Workshop: Agent Memory Design

Question

What would an ideal memory system for agents look like if storage were treated as cheap, session logs were captured in full, and almost all design effort moved from storage policy to retrieval and activation?

Why this workshop exists

This workshop starts from a strong working premise: the binding constraint in agent systems is not disk, it is bounded context. That suggests a design inversion:

  • store aggressively, including session logs, intermediate artifacts, corrections, and observations
  • spend design intelligence on retrieval, activation, promotion, and graduation

The goal is to work out what architecture makes that premise usable rather than noisy. A store-everything system without good retrieval is just a larger haystack.

The workshop is grounded in the KB's existing memory and context-engineering theory, plus the comparative review of agent memory systems.

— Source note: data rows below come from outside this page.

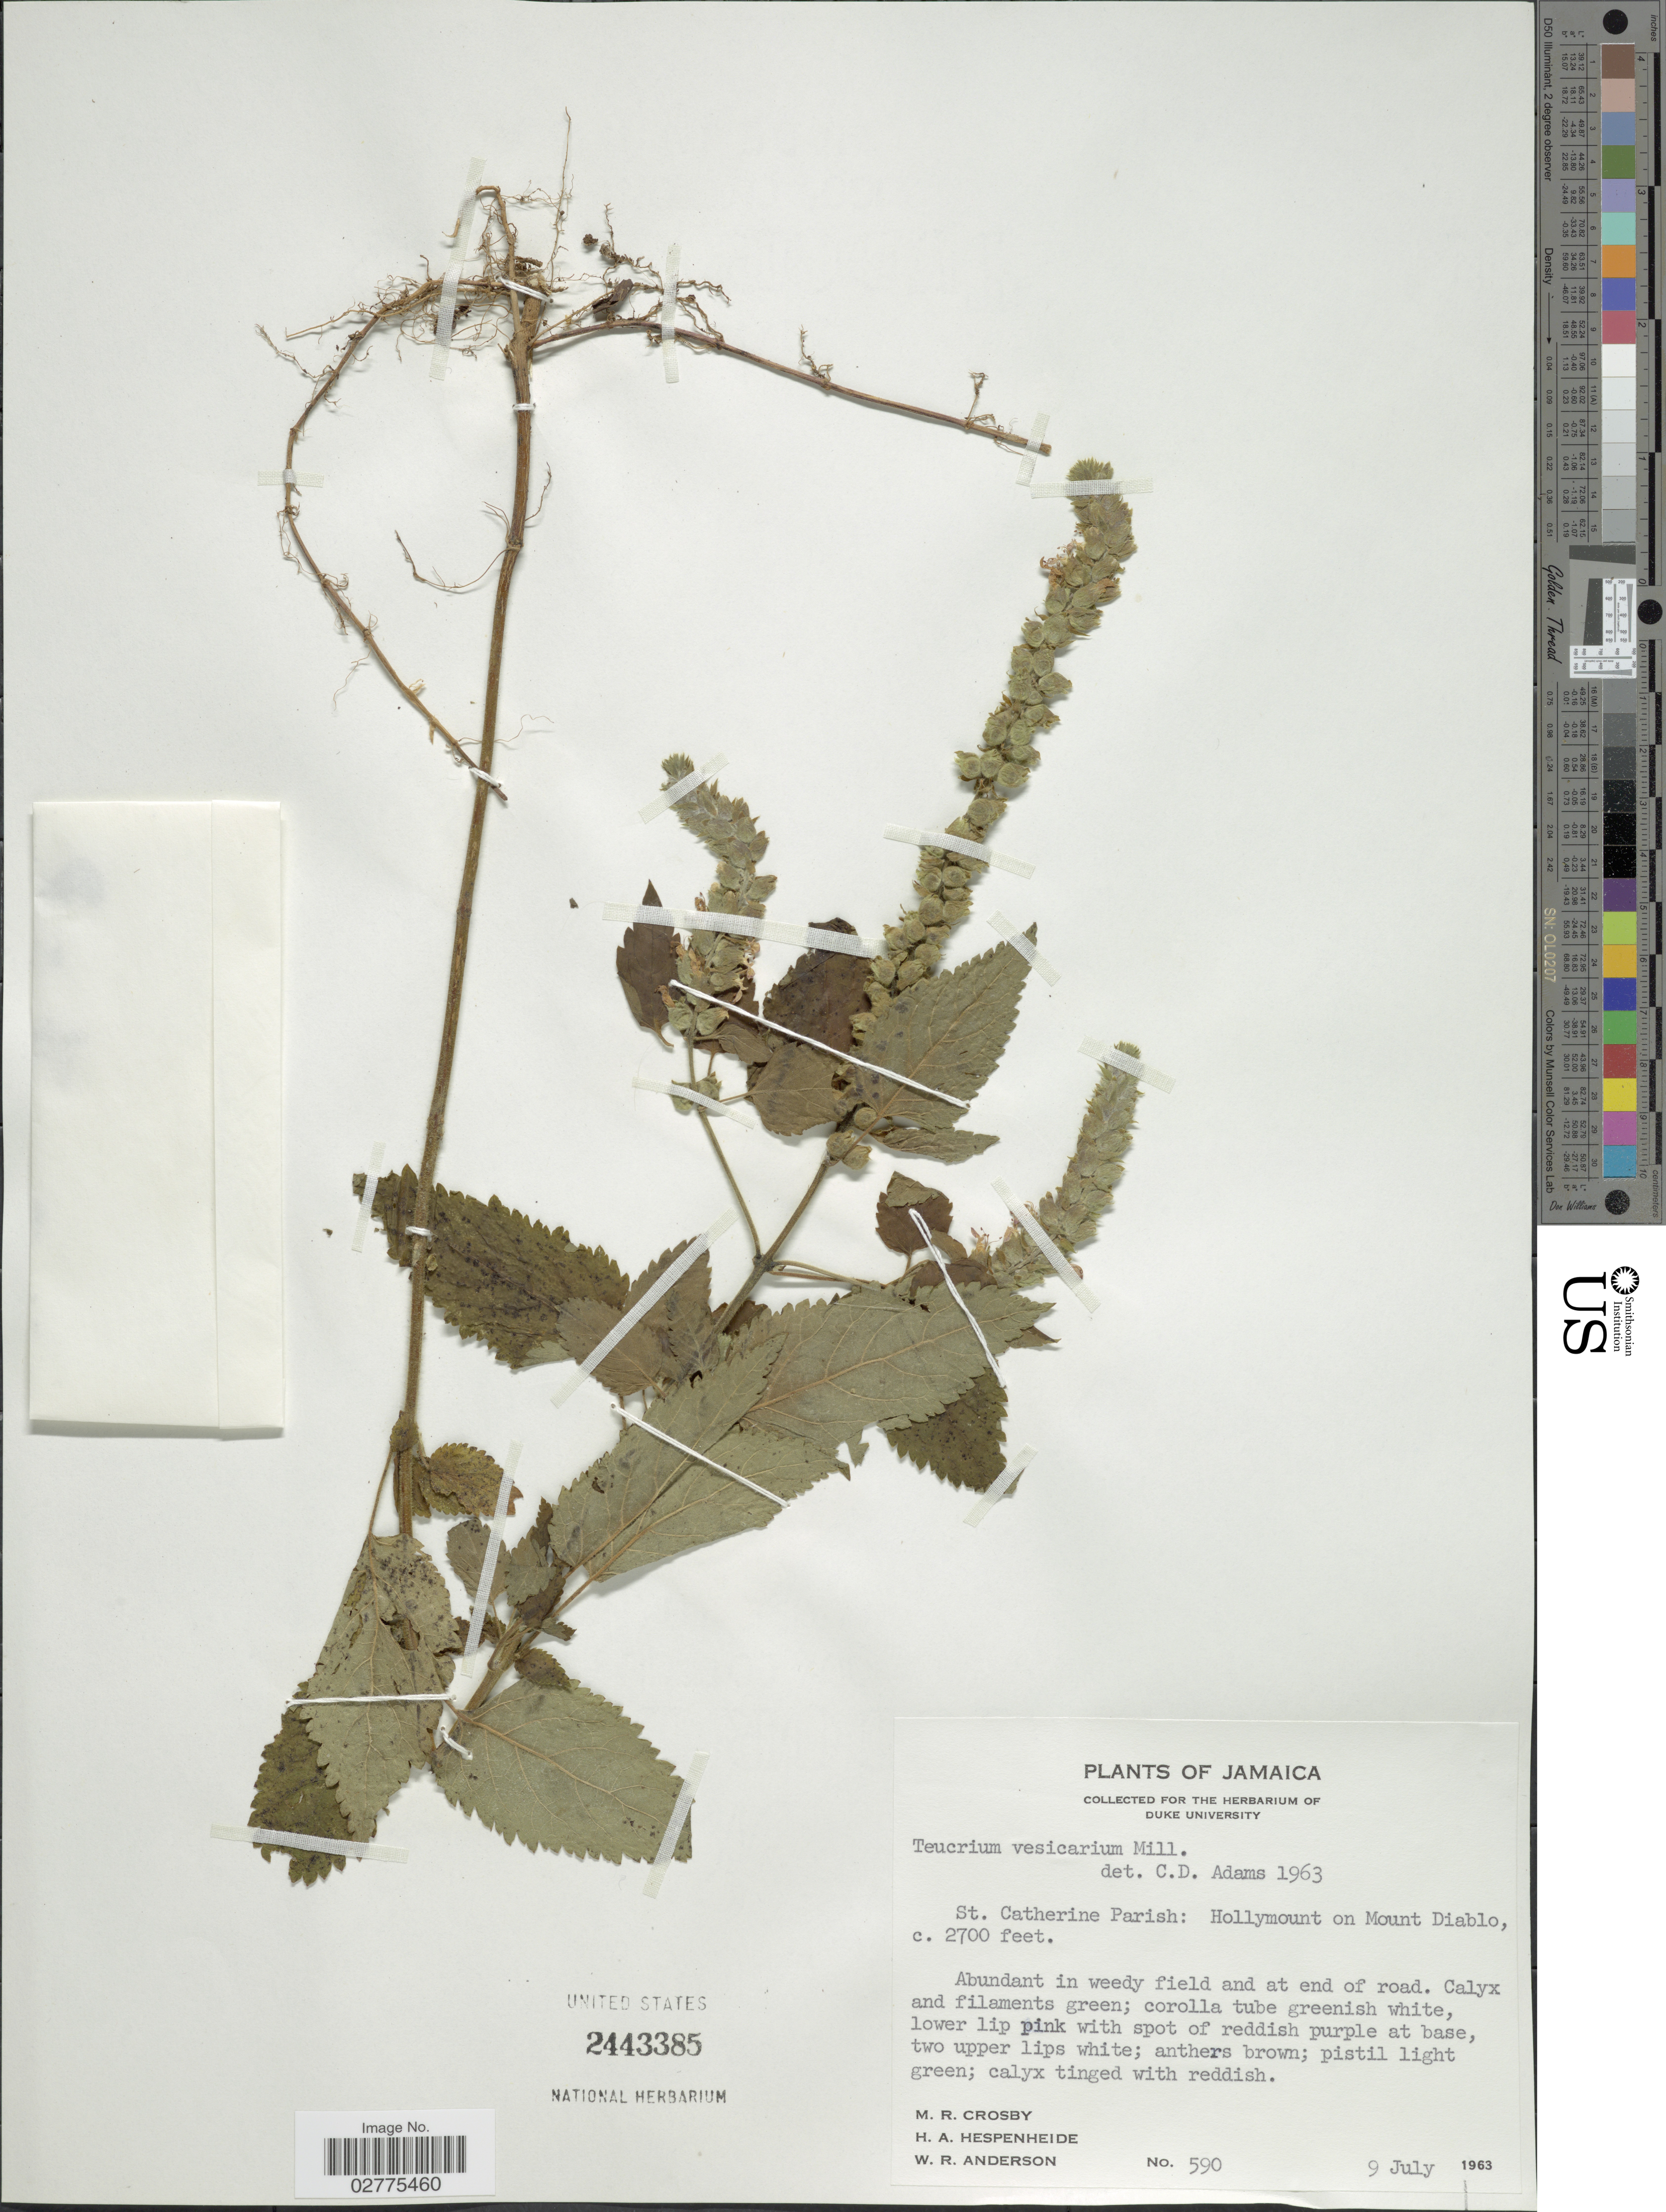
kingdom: Plantae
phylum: Tracheophyta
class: Magnoliopsida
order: Lamiales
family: Lamiaceae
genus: Teucrium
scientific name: Teucrium vesicarium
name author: Mill.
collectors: M. R. Crosby, H. A. Hespenheide & W. Anderson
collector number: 590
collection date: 1963-07-09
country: Jamaica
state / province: Saint Catherine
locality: St. Catherine Parish: Hollymount on Mount Diablo.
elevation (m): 823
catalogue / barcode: US 2443385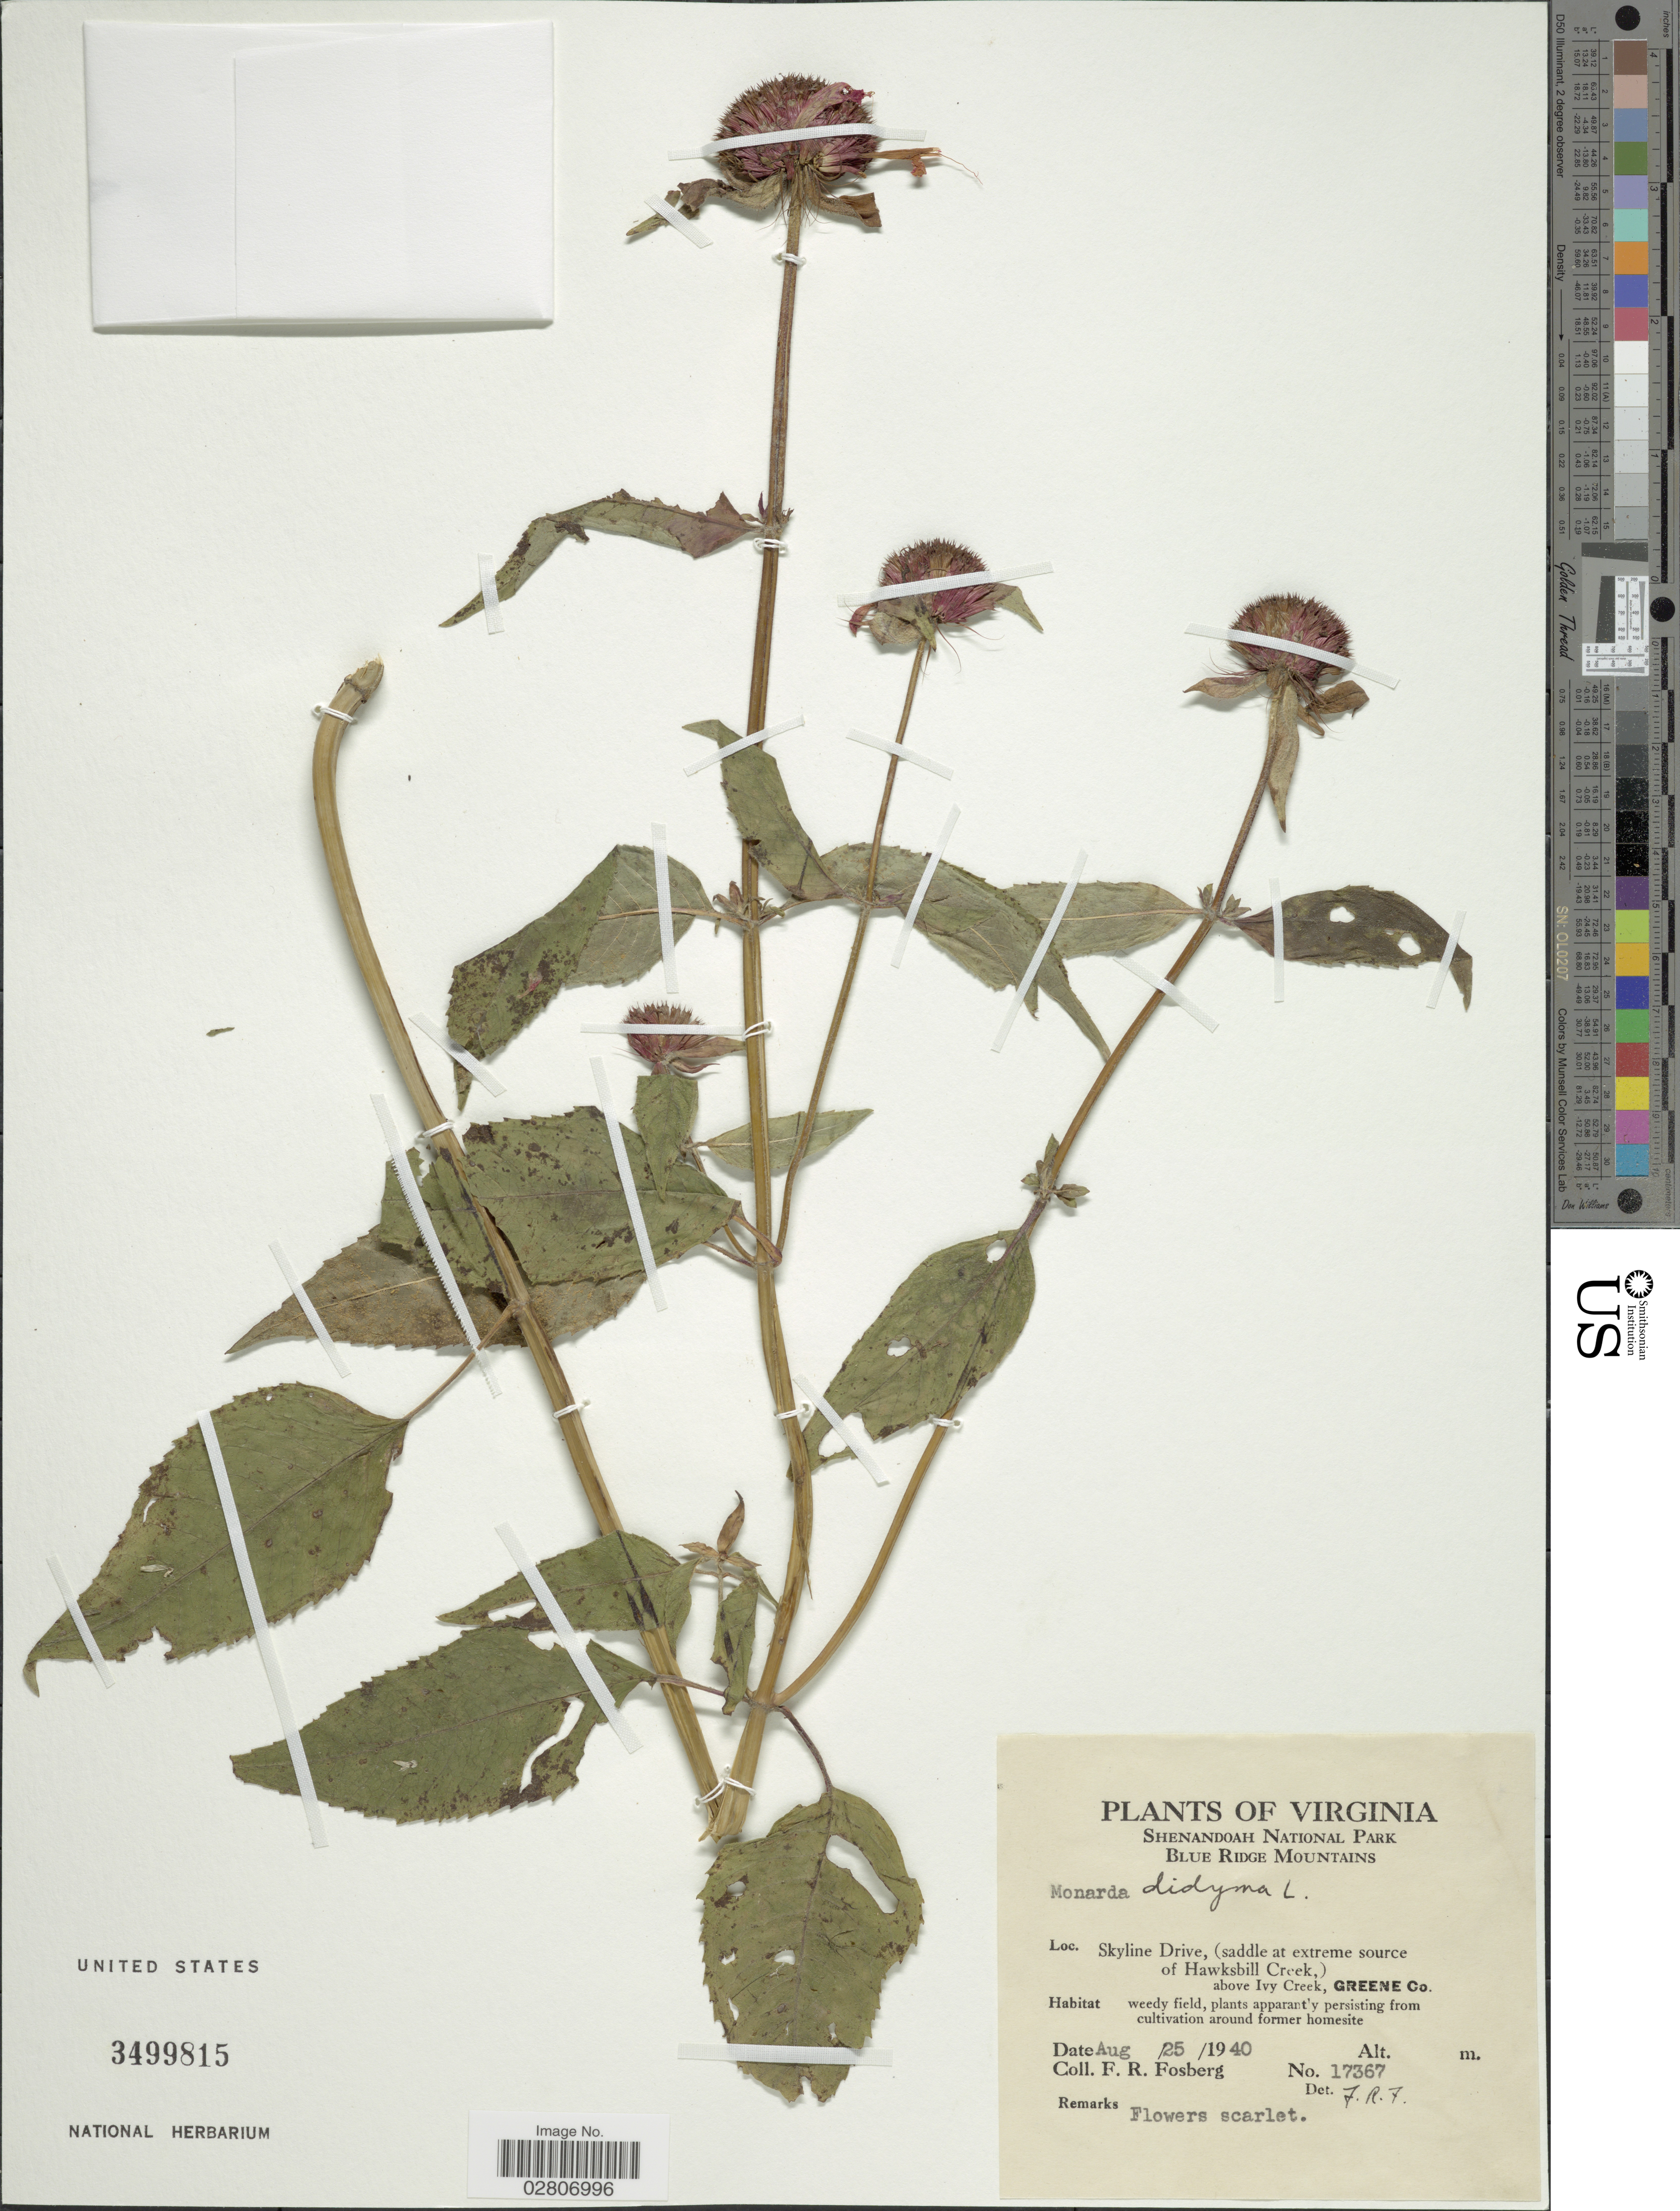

It focuses especially on the value of session logs as a substrate for decision provenance, correction consolidation, preference mining, procedure extraction, and ADR drafting.

Current grounding

What this workshop needs to resolve

  1. What layered architecture makes "store everything, load selectively" practical?
  2. What retrieval methods surface action-relevant knowledge rather than just answer semantic queries?
  3. What useful signal types can be extracted from session logs, and which of them have clear enough oracles to automate?
  4. Where is the boundary between the memory system and standard project artifacts like code, docs, ADRs, and CLAUDE.md?
  5. What graduation pathways turn accumulated observations into durable artifacts without creating premature maintenance burden?

Working hypotheses

  • Session logs are a primary memory substrate, not disposable exhaust.
  • Raw traces should be retained for provenance but not loaded directly into active context.
  • Observation and episode layers are likely the missing middle between raw traces and curated library notes.
  • Search is a better fit for lower memory layers; navigation is a better fit for synthesized artifacts and library notes.
  • The memory system should feed manual distillation workflows like ADRs and conventions before trying to replace them.

Starter artifacts

Open questions

  • How inspectable should the retrieval policy be versus how much should be learned from usage?
  • Can composite weak signals from session logs produce a practical soft oracle for promotion and graduation?
  • How should episode boundaries be detected when work spans multiple sessions or interleaves topics?
  • What storage medium fits each layer best without making the system operationally awkward?
  • When does storing everything become retrieval pollution rather than useful substrate?